Die Versicherungsnehmerin (VN) der jetzigen Klägerin wurde
vom Bauherrn im vorangegangenen Verfahren wegen Baumängeln verklagt. In diesem
Verfahren verkündete die VN dem jetzigen Beklagten den Streit, der auf Seiten
der VN dem Rechtsstreit beitrat. Nach dem Urteil, mit dem die VN zur Zahlung von
€ 79.054,86 zuzüglich Zinsen verurteilt wurde, zahlte die Klägerin den Betrag
abzüglich des Selbstbehalts der VN an den Bauherrn an den Bauherrn und
verlangte 40% davon vom Beklagten erstattet. Das Landgericht hat die VN und den
Beklagten als Gesamtschuldner angesehen, allerdings eine vom Beklagten erhobene
Einrede der Verjährung als begründet angesehen. Nach „ 195 betrage die
Verjährungsfrist drei Jahre, beginnend nach § 199 Abs. 1 BGB mit dem Schluss
des Jahres, in dem der ausgleichspflichtige Anspruch entstand und die VN Kenntnis
von den anspruchsbegründenden Umständen erhielt. Damit, so das Landgericht,
begann die Verjährung am 01.01.2008 und sei am 31.12.2010 abgelaufen. Die
Klageerhebung der Klägerin in 2013 habe die Verjährungsfrist nicht mehr nach §
204 BGB hemmen können. Die Streitverkündung der VN habe nach Auffassung des
Landgerichts nicht zur Hemmung geführt, da die Streitverkündung unzulässig
gewesen sei. Die Unzulässigkeit ergebe sich daraus, dass schon im Zeitpunkt der
Streitverkündung eine gesamtschuldnerische Haftung des Beklagten mit der VN in
Betracht kam und von daher auch der Bauherr beide hätte verklagen können. Damit
hätte die VN den Beklagten selbst klageweise auf Freistellung in Anspruch
nehmen müssen. Dem schloss sich das OLG an und hat die Berufung mit Beschluss
nach § 522 ZPO zurückgewiesen.
Der BGH folgte der Rechtsansicht der Vorinstanzen nicht.

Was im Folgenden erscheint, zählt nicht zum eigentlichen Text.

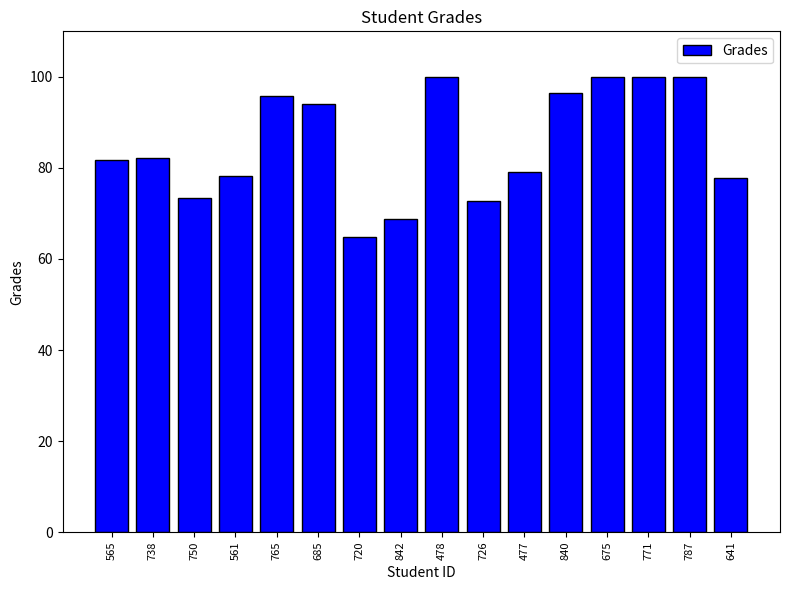

What is the ratio of the value at 685 to the value at 738?

1.1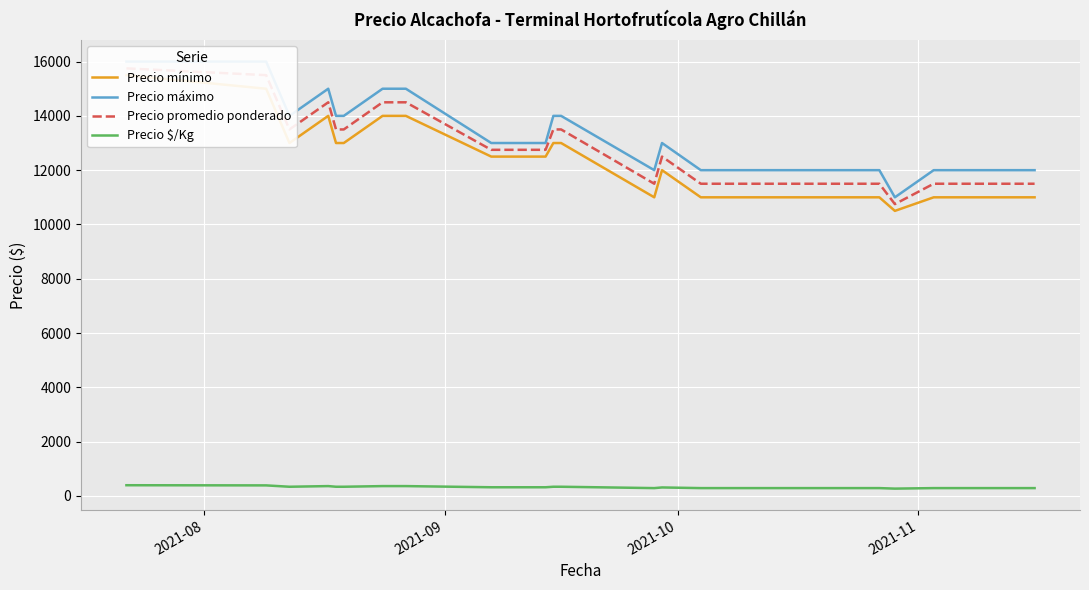

What is the minimum value shown in the chart?

269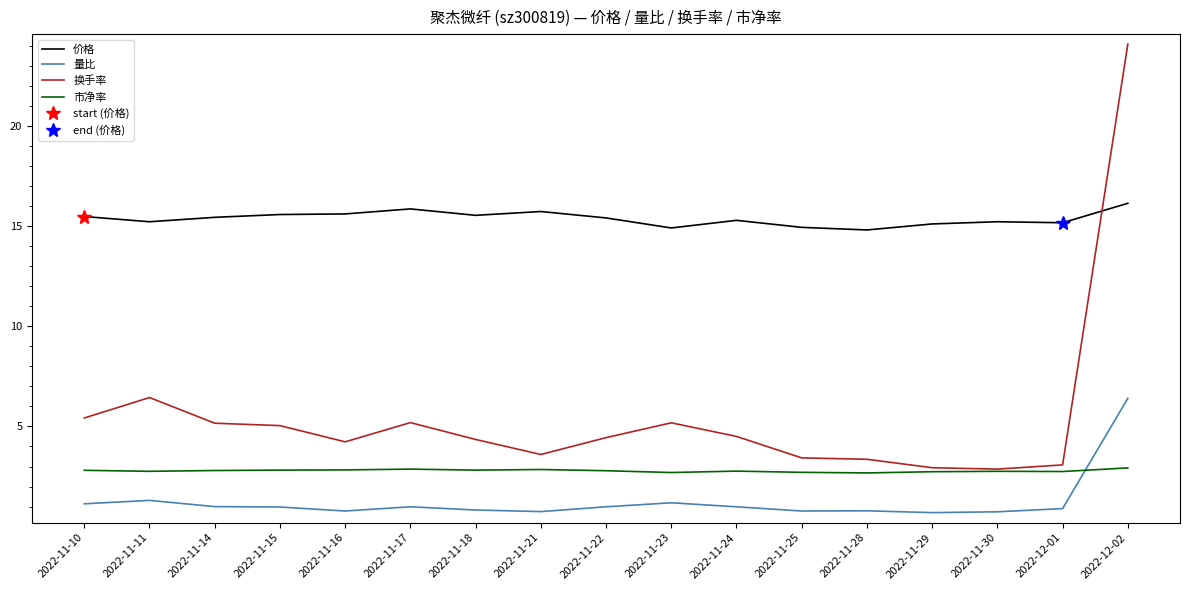

At which category does 市净率 reach its first local peak?

2022-11-17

Er wies darauf hin, dass nach § 72 Abs. 1 ZPO eine
Streitverkündung u.a., dann zulässig sei, wenn die Partei im Zeitpunkt der
Streitverkündung aus in diesem Augenblick naheliegenden Gründen für den Fall
eines für sie ungünstigen Ausgangs des Rechtsstreits einen Anspruch gegen einen
Dritten erheben zu können glaubt. Entscheidend dabei sie, dass die
Streitverkündung verhindern soll, dass verschiedene Beurteilungen desselben
Tatbestandes durch unterschiedliche Gerichte erfolgen, weshalb auch §§ 74, 68
ZPO diesem Risiko entgegenwirkt. Von daher sei zu unterscheiden:
Unzulässig ist eine Streitverkündung durch den Kläger des
Vorprozesses (dies wäre hier der Bauherr) gegenüber dem jetzigen Beklagten,
wenn (und da) von vornherein nach Lage der Dinge der jetzige Beklagte und die
VN als Gesamtschuldner ihm gegenüber haften und von daher die Klage hätte auf
den jetzigen Beklagten erweitert werden können. In einem solchen Fall könnte es
auch für den Streitverkünder nicht mehr darauf ankommen, ob der Prozess für ihn
ungünstig ausgeht.
Anders aber sei es in dem Fall (wie hier), wenn der Beklagte
des Vorprozesses (hier die VN) gegen einen Dritten (Streitverkündungsempfänger,
hier der Beklagte des aktuellen Prozesses) aus im Zeitpunkt der
Streitverkündung naheliegenden Gründen aus einem Gesamtschuldverhältnis einen Gesamtschuldnerausgleichsanspruch erheben zu können glaube. Ausgleichsansprüche
unter Gesamtschuldner sind, so der BGH, Ansprüche auf Schadloshaltung iSv. § 72
Abs. 1 ZPO. Ein Beklagter wie hier die VN der Klägerin , der einen
Gesamtschuldnerausgleich gegen einen Dritten erheben zu können glaubt, ist dem
Risiko ausgesetzt, vor dem die mit der Streitverkündung verbundene
Bindungswirkung nach §§ 74, 68 ZPO bewahren soll.